The purpose of this is to document the main point from some code review I received today. I am building a backend MongoDB database (as prior mentioned) for Flocktracker. One key comment made was that iteration efficiency would be drammatically increased if I were to employ Gulp + Mocha. I knew vaguely what Gulp was and nothing as to Mocha. I was able to learn about both via this excellent blog. I found this of merit as their is very little documentation on the use of these two libraries in conjunction. The primary component I found very confusing was how to get Mocha to run. But first I should explain further what Gulp and Mocha are.

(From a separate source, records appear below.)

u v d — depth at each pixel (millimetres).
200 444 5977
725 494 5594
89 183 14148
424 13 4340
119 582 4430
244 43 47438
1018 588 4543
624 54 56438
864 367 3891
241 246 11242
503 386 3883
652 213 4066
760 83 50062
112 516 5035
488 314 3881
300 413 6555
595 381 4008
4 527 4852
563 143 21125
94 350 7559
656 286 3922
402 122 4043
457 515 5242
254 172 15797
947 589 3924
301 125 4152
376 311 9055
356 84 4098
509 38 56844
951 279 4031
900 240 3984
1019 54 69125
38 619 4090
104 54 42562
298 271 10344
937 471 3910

Gulp, as I understand it, is a build system that essentially automates redundant tasks. What is a build system? Good question; I barely understand. So beyond automating tasks that are repetitive, another way of thinking about it is through an example. On the Canvas project I worked on last week, it was useful in my pairing partner’s project because he was using Node libraries and needed to compile them to a web-ready format in order to test it in his browser. As a result, instead of having to run that everytime he wanted to check out his latest build, he automated the task via Gulp. For me, as I am building out this web application, I need to constantly reload the server and then click through to the area I am fixing or otherwise tweaking. While this is good for UI-related tweaks, it is really slow and inefficient for building the backend logic. This is where Mocha comes in handy. With Gulp, I can create a piping method (a stream of commands, one after another) that prepare the appropriate files, and then I can run Mocha on them. Mocha then runs through the various Express 4.0 app.get
and app.put
commands I have (along with other logic I am feeding it, and makes sure that they work. If they do, it print a green check in the terminal and if they do not, it can then highlight those problem functions. This lets me find and highlight issue points much more quickly than through manual iteration - what I had been doing prior. Hopefully, this will dramatically improve my workflow and help me stay focused during the development process.
Above is a screen capture of the output generated from running a Gulp file that pipes a src
folder’s contents to Mocha to be evaluated. Included is a simple function add
that simple adds to variables. Clearly, more elaborate tests can be devised to test logic of processes in the backend.